RISA
Aku adalah manusia bodoh. Betapa susahnya untuk seorang Risa berkata "tidak". Betapa susahnya untuk seorang Risa menjadi cewek jutek. Betapa lembeknya aku! Aku memang bodoh.
Cerita sebelumnya : klik disini.
Tiap kali aku dimintai alamat dan nomor telepon orang selalu kukasih. Akhirnya, aku susah sendiri. Banyak telepon yang masuk. Banyak juga yang bermain ke asrama. Kuliahku bisa kacau!
"Ris, ada yang mau ketemu?" kata Nina temanku seasrama.
"Nin, tolong tanyain namanya? Pleaseeee..." sahutku. Tuh, kan aku jadi menyusahkan teman.
Lima menit kemudian, Nina sudah nongol. "Agung, " katanya.
"Bilang lagi tidur dong, Nin.." pintaku memelas. Aku sudah lupa siapa lagi cowok bernama Agung.
"Yah, tadi sudah kubilang kamu ada. Sudah temuin aja, orangnya kulihat boleh juga!" katanya sambil mengedipkan mata.
Duh. Aku menggaruk-garuk kepala. Beginilah nasib manusia bodoh. Sebelum kubuka pintu, aku baru ingat Agung yang kutemui di bis seminggu lalu. Hmmm... benar saja. Ternyata Agung si anak ekonomi. Aku jadi canggung.
"Hai Ris.. sibuk ya?" sapanya berbasa-basi.
"Enggak kok, yuk duduk..." sahutku. Kuajak dia duduk di ruang tamu asrama.

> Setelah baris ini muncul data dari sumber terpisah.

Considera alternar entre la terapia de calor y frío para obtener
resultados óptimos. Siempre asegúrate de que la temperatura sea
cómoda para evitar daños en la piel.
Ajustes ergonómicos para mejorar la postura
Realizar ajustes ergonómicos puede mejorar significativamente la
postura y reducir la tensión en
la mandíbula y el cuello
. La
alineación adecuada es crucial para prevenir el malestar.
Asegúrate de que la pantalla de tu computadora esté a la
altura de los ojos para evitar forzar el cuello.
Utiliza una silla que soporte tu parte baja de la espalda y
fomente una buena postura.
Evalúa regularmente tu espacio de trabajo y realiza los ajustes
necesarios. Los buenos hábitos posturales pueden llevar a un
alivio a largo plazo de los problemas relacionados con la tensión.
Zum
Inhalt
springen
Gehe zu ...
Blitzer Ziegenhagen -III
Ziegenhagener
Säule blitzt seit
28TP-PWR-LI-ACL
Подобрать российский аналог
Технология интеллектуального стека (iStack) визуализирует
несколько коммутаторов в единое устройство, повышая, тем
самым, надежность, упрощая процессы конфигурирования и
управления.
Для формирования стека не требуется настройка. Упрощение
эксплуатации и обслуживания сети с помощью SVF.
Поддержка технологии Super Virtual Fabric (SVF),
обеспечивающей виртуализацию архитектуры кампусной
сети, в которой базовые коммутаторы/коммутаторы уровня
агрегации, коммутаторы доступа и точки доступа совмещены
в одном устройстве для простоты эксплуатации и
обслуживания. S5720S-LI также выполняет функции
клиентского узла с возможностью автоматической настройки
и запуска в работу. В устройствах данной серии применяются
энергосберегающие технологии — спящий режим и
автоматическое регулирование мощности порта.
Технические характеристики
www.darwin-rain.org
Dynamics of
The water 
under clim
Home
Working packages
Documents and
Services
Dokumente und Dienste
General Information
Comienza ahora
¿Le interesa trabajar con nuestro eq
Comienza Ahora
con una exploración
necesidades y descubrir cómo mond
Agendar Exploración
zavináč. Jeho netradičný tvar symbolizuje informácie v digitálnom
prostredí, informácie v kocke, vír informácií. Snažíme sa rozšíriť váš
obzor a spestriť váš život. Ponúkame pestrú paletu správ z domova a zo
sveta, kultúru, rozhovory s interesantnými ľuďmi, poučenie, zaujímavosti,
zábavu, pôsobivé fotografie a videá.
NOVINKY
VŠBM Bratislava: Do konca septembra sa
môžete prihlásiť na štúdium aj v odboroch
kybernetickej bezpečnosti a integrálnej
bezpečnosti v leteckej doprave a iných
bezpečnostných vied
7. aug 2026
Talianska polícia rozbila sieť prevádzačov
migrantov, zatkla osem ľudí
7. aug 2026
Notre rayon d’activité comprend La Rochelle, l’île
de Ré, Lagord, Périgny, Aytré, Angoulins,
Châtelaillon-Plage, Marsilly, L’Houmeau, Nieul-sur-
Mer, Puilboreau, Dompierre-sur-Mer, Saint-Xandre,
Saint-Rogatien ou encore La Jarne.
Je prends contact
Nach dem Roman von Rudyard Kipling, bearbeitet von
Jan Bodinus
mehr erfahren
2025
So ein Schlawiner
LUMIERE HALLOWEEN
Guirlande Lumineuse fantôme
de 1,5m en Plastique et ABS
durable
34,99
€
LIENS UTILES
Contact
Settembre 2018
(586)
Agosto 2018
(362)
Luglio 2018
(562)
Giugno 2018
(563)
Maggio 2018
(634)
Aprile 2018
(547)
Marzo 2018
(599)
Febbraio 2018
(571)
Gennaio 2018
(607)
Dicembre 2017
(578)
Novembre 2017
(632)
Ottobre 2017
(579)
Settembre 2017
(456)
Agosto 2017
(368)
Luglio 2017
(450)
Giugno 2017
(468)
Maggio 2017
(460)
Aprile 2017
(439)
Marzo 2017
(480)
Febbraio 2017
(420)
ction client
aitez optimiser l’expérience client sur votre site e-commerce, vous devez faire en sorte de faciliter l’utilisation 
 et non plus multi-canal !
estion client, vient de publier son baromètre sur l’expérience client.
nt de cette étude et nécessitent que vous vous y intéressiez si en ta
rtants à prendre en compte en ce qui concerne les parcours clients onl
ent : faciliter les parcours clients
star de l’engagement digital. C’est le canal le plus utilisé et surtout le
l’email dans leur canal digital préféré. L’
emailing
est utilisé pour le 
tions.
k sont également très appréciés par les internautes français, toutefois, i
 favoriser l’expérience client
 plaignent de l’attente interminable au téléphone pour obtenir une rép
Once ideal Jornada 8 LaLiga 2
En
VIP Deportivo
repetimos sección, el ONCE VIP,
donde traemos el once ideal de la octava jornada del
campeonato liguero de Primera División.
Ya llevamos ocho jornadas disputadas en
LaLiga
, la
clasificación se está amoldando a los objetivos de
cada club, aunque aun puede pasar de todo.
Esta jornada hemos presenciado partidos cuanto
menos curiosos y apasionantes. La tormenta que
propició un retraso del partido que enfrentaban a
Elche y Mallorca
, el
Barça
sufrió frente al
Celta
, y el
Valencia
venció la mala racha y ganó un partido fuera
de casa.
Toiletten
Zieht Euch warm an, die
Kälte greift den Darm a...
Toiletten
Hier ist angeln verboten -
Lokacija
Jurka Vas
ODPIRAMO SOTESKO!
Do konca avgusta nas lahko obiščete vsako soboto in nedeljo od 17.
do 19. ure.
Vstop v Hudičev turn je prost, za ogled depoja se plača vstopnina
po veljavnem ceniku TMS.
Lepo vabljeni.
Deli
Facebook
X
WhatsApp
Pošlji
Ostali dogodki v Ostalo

Aku biasa saja. Cuma tak bisa kupungkiri, ada semburat rasa yang tergambar di wajah Agung. Sepertinya dia menyukaiku. Aku tahu.
***
AGUNG
Sore ini aku ingin menemui Risa. Duh, gila! Aku sungguh terpesona dengan perempuan mungil itu. Senyumnya manis melebihi madu.
Aku membawa sesuatu yang spesial untuknya. Untuk seorang Risa penakhluk keangkuhan seorang Agung.
Sampai di asrama Risa, aku sedikit grogi. Seperti ini rasanya ujian skripsi? Astagaaa...
Kini Risa sudah di depanku. Ya Tuhan, inikah rasanya cinta? Melihat seulas senyumnya saja, aku mati kutu.
"Yuk duduk..." katanya menyahut sapaan kakuku.
Setelah ngobrol, aku makin yakin aku telah jatuh cinta. Risa yang ramah dan lembut. Seorang perempuan yang telah memantik sisi romantisku.
"Risa, tutup mata dong..." pintaku.
"Ah, nggak.. mau ngapain?" tanyanya.
"Please, aku mau kasih sesuatu..." sahutku. Risa tersipu. Dia menutup kedua matanya.
Aku keluarkan bunga itu dari tasku. Semerbak wanginya menguar di ruangan. Kusodorkan bunga dalam gengamanku.
"Buka mata, tuan Putri..." kataku. Risa membuka matanya. Matanya terbelalak.
"Ini apa? " tanyanya.
"Ini bunga edelweis, Ris! Spesial untukmu... Sebut namaku ya ketika kamu mencium wangi bunga ini, " kataku. Risa tersipu dengan muka memerah. Dia makin cantik.
"Hmmm... aduh, kenapa repot? Ini dari mana? Aku belum pernah melihat edelweis..." katanya lembut.
"Ris, ini bunga abadi. Aku ambil di gunung Sindoro. Perjuangan, Ris.. aku petik di dekat jurang! " kataku menjelaskan.
"Duh, serem sekali!" timpalnya.
"Demi kamu, Ris... Aku pun ditegur sama kating. Ini bunga yang dilindungi, tidak boleh dipetik. Aku juga baru tahu..." lanjutku.
Risa terdiam. Aku tahu mungkin aku terlalu terburu mengungkapkan semua ini. Tapi apa dayaku, aku ingin Risa tahu bahwa aku telah jatuh cinta padanya.
Sebelum aku pulang, Risa tersenyum padaku. Aku lega. Setidaknya ada tunas harapan untukku.
"Besok pagi olahraga di stadion yuk! Aku jemput jam 7 ya?" ajakku.
"Duh, besok nggak bisa. Aku misa pagi jam 6. Maaf ya? Sore aja kalau mau, " jawabnya.
"Ya udah, aku jemput sore ya?" sahutku mengiyakan.